Life – threatening abdominal tuberculosis in haemodialysis patient  confused with pancreatic cancer

Introduction

Abdominal tuberculosis is 6° more frequent tuberculosis localization after lymphatic, urinary, articular, miliary and meningeal involvement. It could be complicated with tuberculous peritonitis.

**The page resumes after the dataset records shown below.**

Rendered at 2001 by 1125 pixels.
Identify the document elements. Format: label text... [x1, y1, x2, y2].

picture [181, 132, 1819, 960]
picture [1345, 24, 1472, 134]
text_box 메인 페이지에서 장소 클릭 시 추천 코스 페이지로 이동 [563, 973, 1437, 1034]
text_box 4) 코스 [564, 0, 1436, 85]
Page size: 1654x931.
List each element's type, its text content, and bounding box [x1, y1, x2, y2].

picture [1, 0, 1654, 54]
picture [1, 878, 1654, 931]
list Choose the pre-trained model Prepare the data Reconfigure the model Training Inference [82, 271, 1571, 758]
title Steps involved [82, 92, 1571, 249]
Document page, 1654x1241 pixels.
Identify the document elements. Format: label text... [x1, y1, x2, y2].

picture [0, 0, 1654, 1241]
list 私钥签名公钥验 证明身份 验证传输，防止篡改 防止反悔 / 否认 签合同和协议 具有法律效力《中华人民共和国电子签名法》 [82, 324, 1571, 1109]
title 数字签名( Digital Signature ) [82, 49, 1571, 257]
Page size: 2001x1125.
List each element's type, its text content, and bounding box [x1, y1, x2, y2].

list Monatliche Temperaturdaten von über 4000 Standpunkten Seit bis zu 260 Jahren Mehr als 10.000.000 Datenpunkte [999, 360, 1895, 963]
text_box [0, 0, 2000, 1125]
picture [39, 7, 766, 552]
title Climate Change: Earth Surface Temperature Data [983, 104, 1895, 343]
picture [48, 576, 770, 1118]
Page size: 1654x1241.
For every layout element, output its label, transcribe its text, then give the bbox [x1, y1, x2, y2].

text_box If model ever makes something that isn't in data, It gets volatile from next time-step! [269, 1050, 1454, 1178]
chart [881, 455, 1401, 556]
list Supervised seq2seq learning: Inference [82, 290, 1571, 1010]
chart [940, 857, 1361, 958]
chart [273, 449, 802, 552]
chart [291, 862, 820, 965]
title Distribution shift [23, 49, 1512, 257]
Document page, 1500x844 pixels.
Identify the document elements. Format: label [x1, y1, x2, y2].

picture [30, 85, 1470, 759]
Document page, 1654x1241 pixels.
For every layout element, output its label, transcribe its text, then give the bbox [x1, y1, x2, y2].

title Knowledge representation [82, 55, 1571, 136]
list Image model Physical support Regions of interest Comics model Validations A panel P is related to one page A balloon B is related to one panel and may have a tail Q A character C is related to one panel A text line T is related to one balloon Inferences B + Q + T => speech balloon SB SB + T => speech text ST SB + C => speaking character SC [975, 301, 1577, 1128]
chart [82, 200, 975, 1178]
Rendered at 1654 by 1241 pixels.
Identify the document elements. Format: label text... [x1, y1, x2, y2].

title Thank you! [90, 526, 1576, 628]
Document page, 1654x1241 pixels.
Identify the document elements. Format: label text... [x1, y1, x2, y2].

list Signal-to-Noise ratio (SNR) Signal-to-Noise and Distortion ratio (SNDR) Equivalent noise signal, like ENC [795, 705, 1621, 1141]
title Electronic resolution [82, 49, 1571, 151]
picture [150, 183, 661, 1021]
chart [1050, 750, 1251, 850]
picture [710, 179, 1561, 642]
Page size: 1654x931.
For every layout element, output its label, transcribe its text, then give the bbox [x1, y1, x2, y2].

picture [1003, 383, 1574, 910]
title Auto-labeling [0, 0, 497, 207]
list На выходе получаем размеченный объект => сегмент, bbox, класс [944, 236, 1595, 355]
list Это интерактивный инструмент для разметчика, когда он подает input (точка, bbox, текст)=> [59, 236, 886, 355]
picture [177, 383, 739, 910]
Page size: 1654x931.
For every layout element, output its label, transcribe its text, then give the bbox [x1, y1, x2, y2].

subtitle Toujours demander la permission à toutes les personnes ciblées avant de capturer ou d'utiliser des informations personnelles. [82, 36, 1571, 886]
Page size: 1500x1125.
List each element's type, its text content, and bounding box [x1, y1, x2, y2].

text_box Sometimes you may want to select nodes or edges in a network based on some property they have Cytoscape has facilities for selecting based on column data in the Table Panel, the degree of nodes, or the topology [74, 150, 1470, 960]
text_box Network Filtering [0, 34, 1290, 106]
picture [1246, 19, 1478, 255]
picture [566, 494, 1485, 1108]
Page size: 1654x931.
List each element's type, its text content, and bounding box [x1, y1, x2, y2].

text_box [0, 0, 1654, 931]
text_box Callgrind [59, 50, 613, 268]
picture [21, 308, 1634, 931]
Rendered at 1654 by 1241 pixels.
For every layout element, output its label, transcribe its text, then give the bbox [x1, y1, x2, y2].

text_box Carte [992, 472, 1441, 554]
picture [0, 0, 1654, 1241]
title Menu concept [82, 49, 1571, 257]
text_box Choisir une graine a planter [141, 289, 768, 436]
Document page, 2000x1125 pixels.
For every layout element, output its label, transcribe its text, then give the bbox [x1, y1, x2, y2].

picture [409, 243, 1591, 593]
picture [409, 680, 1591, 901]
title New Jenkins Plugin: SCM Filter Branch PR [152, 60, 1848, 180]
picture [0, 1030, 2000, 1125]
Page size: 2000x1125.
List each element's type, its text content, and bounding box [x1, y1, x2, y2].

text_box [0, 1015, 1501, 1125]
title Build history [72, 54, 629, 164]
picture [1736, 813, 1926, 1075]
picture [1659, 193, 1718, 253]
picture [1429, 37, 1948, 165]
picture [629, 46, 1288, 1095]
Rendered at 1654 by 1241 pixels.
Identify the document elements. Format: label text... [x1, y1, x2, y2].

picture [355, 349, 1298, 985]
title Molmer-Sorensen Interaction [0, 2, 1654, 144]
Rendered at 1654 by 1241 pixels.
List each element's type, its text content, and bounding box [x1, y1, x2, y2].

Materials and methods                                                                                                                                 

 

A 76-year-old Ethiopan man has been in haemodialysis for 10 months. An unknown nephropathy drove him to end stage renal disease 7 years ago. He is affected by arterial hypertension, ischemic cardiopathy, asthma. HIV tests are negative. In October 2013 hiccup and dysphagia appeared. US-endoscopy showed an hypoechoic 3cm-lesion nearby a dishomogeneous pancreatic body. Abdominal CT scan displayed a 2.6cmX3.5cmX3cm-mass with mixed solid-liquid appearance settled between head and body of pancreas, with no separation from gastric wall. From this lesion partially colliquated lymphadenopathies extended to portal vein and inferior caval vein and liver hypodense foci suspected for metastasis were observed. Gastroscopic biopsies only showed moderate chronic gastritis. A needle-biopsy only displayed necrotic tissue. In December 2013 an increasing abdominal pain appeared. Cancers markers were all negative (alfa-feto, CEA, Ca 19.9, Ca 125). A diagnostic laparoscopy  (suspect of pancreas cancer versus lymphoma) was planned but he was admitted to hospital for acute colitis: US displayed thickened sigmoid-colon walls, thin liquid layer and irregular perivisceral fat. Bowel mucosa was normal at colonscopy and inflammatory bowel diseases were excluded. Acute abdomen arose and he underwent an urgent surgey for serous corpuscolated peritonitis: there were widespread micronodules on whole peritoneum and tight bowel adherences were dissolved. Histological examination showed severe granulomatous flogosis with multinucleated giant cells and palisading histiocytes. Negative Wright reaction excluded Brucellosis. A necrotizing sarcoid granulomatosis was suspected. 

 

Results

Performance status declined towards cachexia. New CT scan showed periepatic abscesses that were drained, with results of Bacillum Tuberculosis. Specific long-lasting therapy was started (riphampycin, isoniazid, ethambutol,  pyrazinamide).

Conclusion:

Abdominal tuberculosis has to be considered in high-risk population as immunedepressed dialysis patients, moreover if coming from endemic area: its incidence has recently increased.  Diagnosis isn’t simple because symptoms are aspecific and caseous necrosis can’t be always detected. US scan is an important instrument to monitorize transient lymph node swelling and to suspect disease if it rapidly evolves into both abscesses or chronic lymphadenitis.